• **Text**
____________
On the other hand, when the capacitor C is fully charged, a logic state of "1" is defined. A capacitor C has an upper electrode (cell electrode) 100 and a lower electrode (storage electrode) 101 with a layer of dielectric 102 sandwiched between the two to provide the necessary dielectric constant. In addition, the capacitor C is coupled to a bit line (BL), and reading and writing to and from the DRAM memory is achieved by charging or discharging the capacitor C. Charging and discharging of the capacitor is carried out through the control of a transfer field effect transistor (TFET).
The source terminal of the transfer transistor is connected to the bit line BL, and the drain terminal of the transfer transistor is connected to the capacitor C. The transfer transistor is switched on or off through a selection signal coming from a word line WL, which is connected to the gate terminal of the transfer transistor. Hence, whether the capacitor C is connected to the bit line allowing for charging or discharging of the capacitor depends upon the selection signal passed to the gate terminal.
____________
• **Task material**
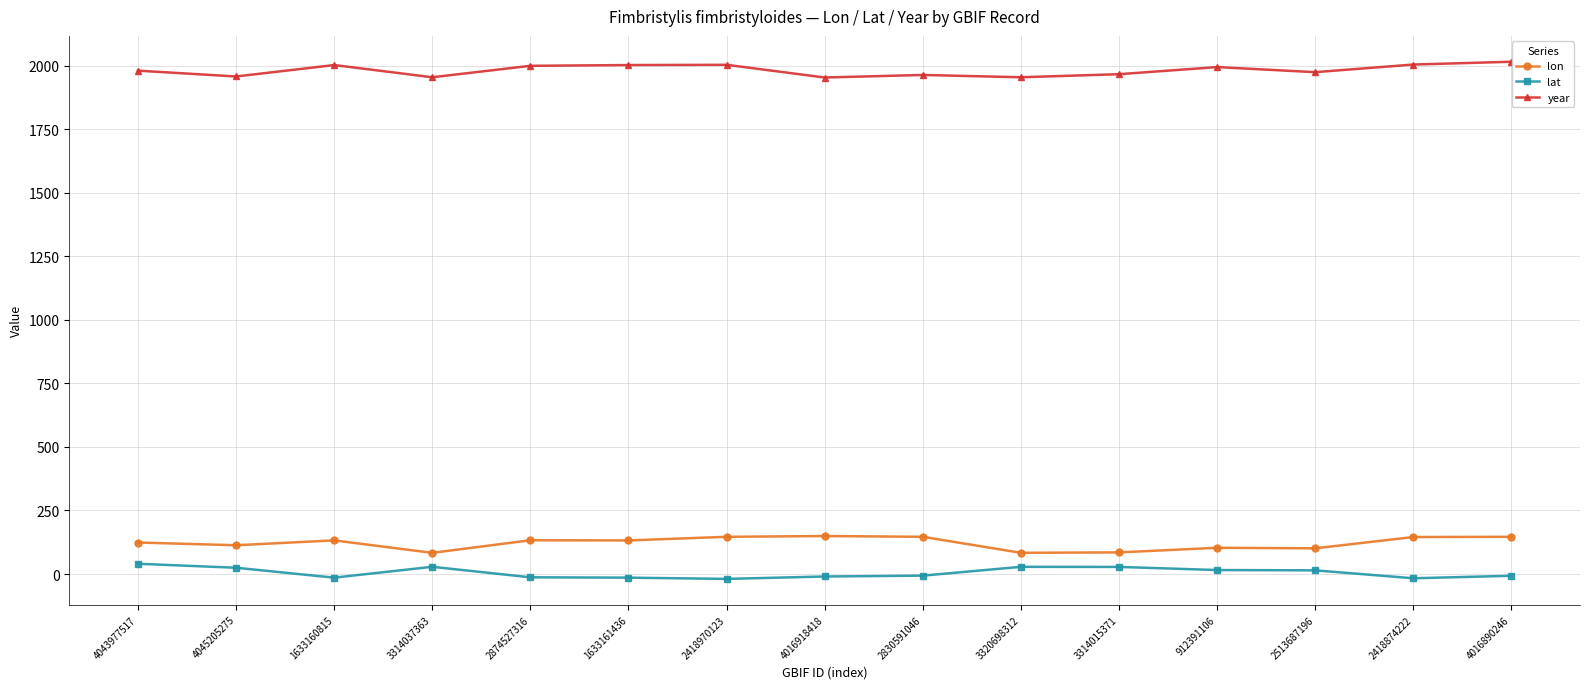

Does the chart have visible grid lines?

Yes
____________
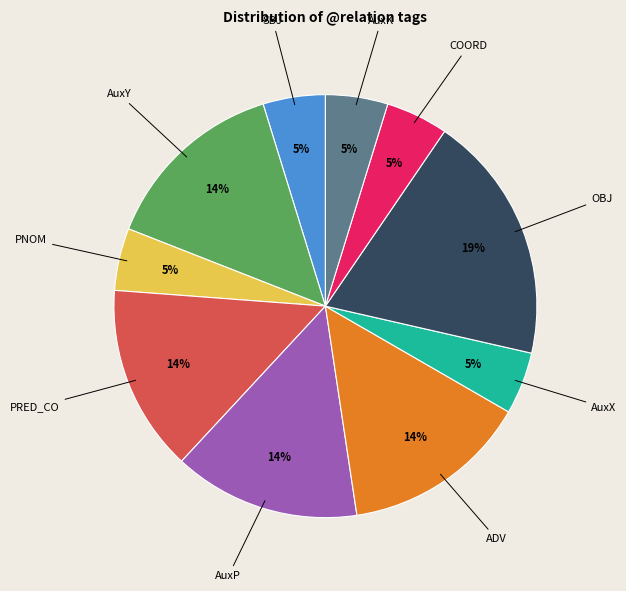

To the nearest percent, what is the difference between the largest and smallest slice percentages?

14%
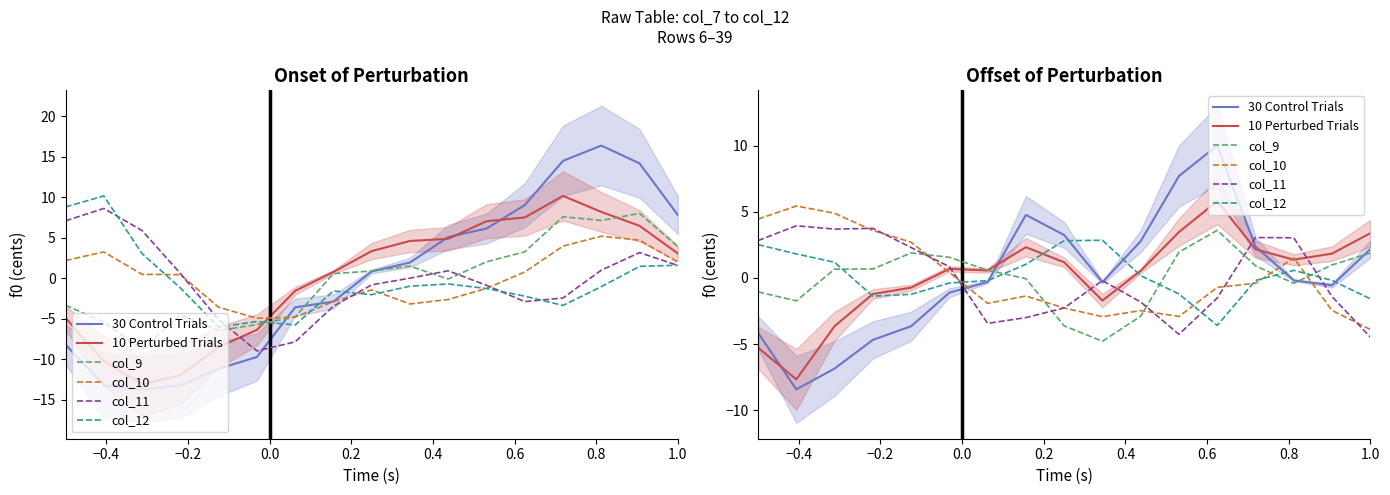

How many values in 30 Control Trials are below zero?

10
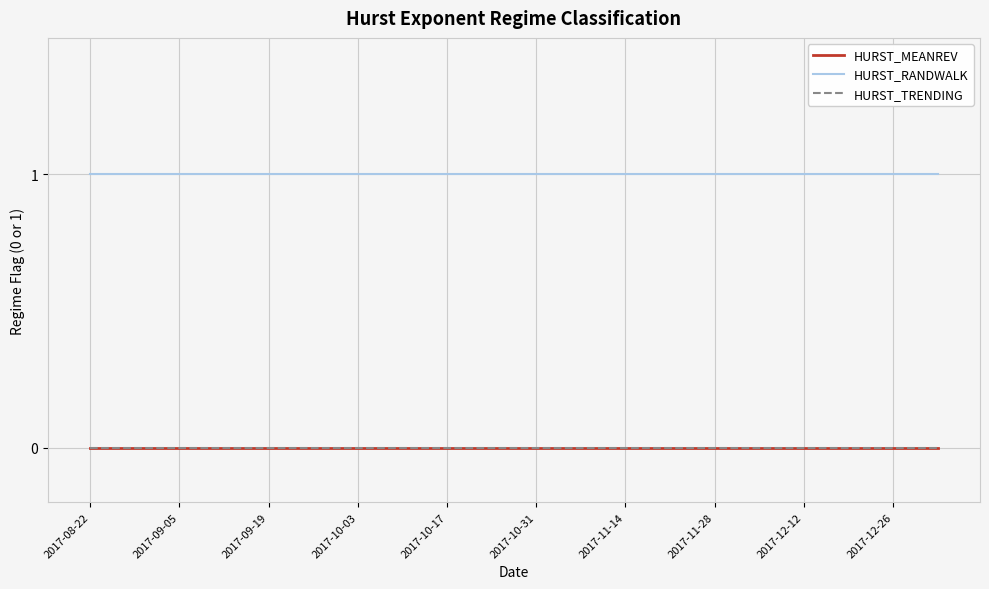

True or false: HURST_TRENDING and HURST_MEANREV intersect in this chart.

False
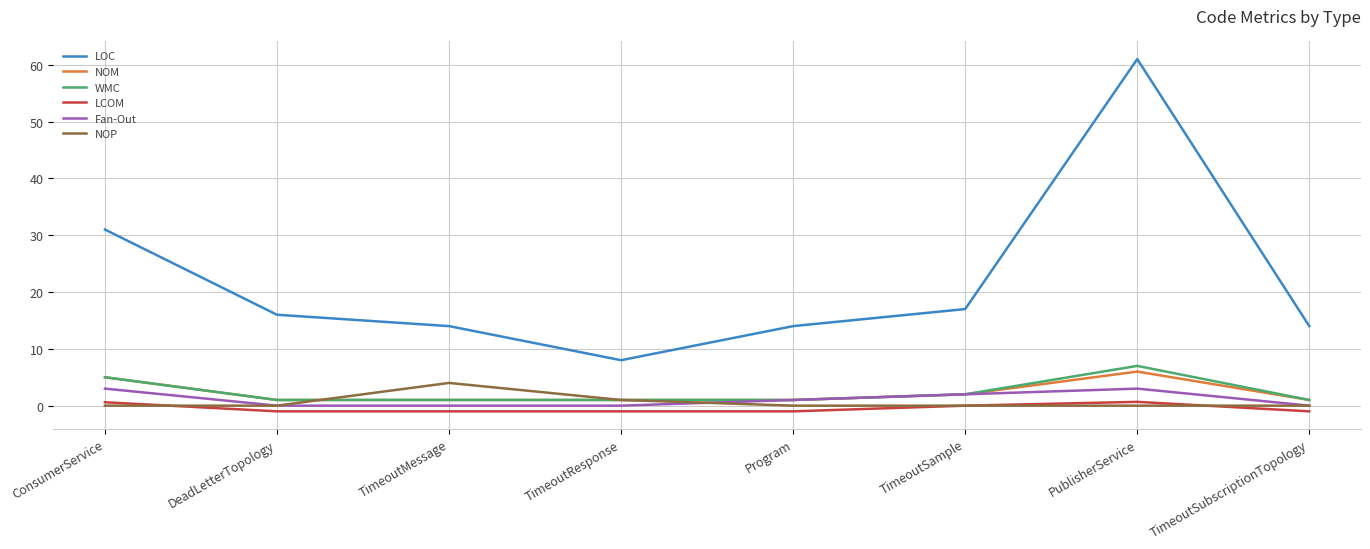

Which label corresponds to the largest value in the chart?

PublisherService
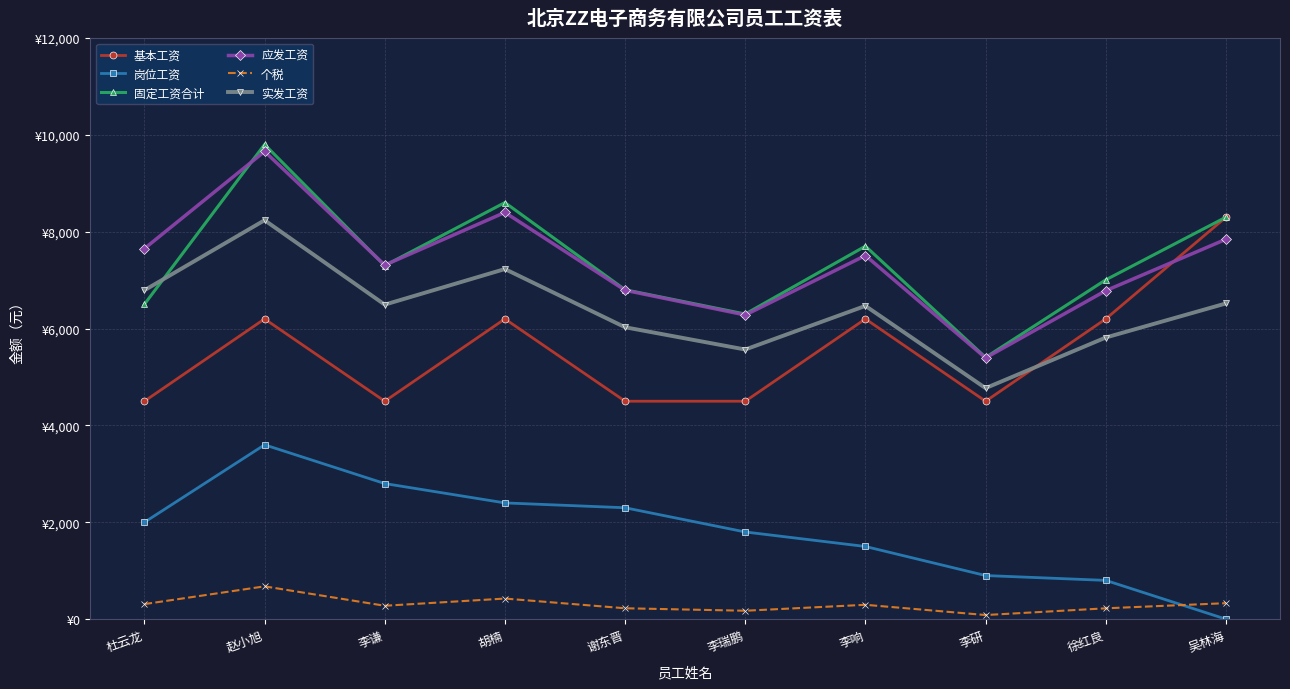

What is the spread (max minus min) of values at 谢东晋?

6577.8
____________
• **Things to do**
#1 Count the lines of the records that contain the word "chart", and give only that number.
#2 Please continue the DRAM text from where it stops.
The DRAM text and the records are unrelated to each other.

• **Answers to the exercise**
#1 3

#2
Functionally, the capacitor can be regarded as the heart of a DRAM device. When the quantities of electric charges stored in a capacitor are increased, data coming from the memory will be less affected by noise surrounding the communication system. In general, the charge storage capacity of a capacitor can be increased in several ways, including: 1. Choosing a material having a high dielectric constant to form the dielectric film layer. 2. Reducing the thickness of the dielectric film layer. 3. Increasing the surface area of a capacitor.
Nowadays, many materials with high dielectric constant are developed including tantalum pentoxide (Ta.sub.2 O.sub.5), Pb(Zr,Ti)O.sub.3 or PZT and (Ba,Sr)TiO.sub.3 or BST. To increase the surface area of a capacitor, a three-dimensional capacitor such as the so-called stacked type and trench type are now commonly used. For a 64 Mbit DRAM, for example, one method of further increasing the surface area of a capacitor is to extend the electrode and dielectric film layer horizontally and then stack the layers up to form a fin-type stacked capacitor. An alternative method is to allow the electrode and the dielectric film layer to extend vertically up to form a cylindrical-type stacked capacitor.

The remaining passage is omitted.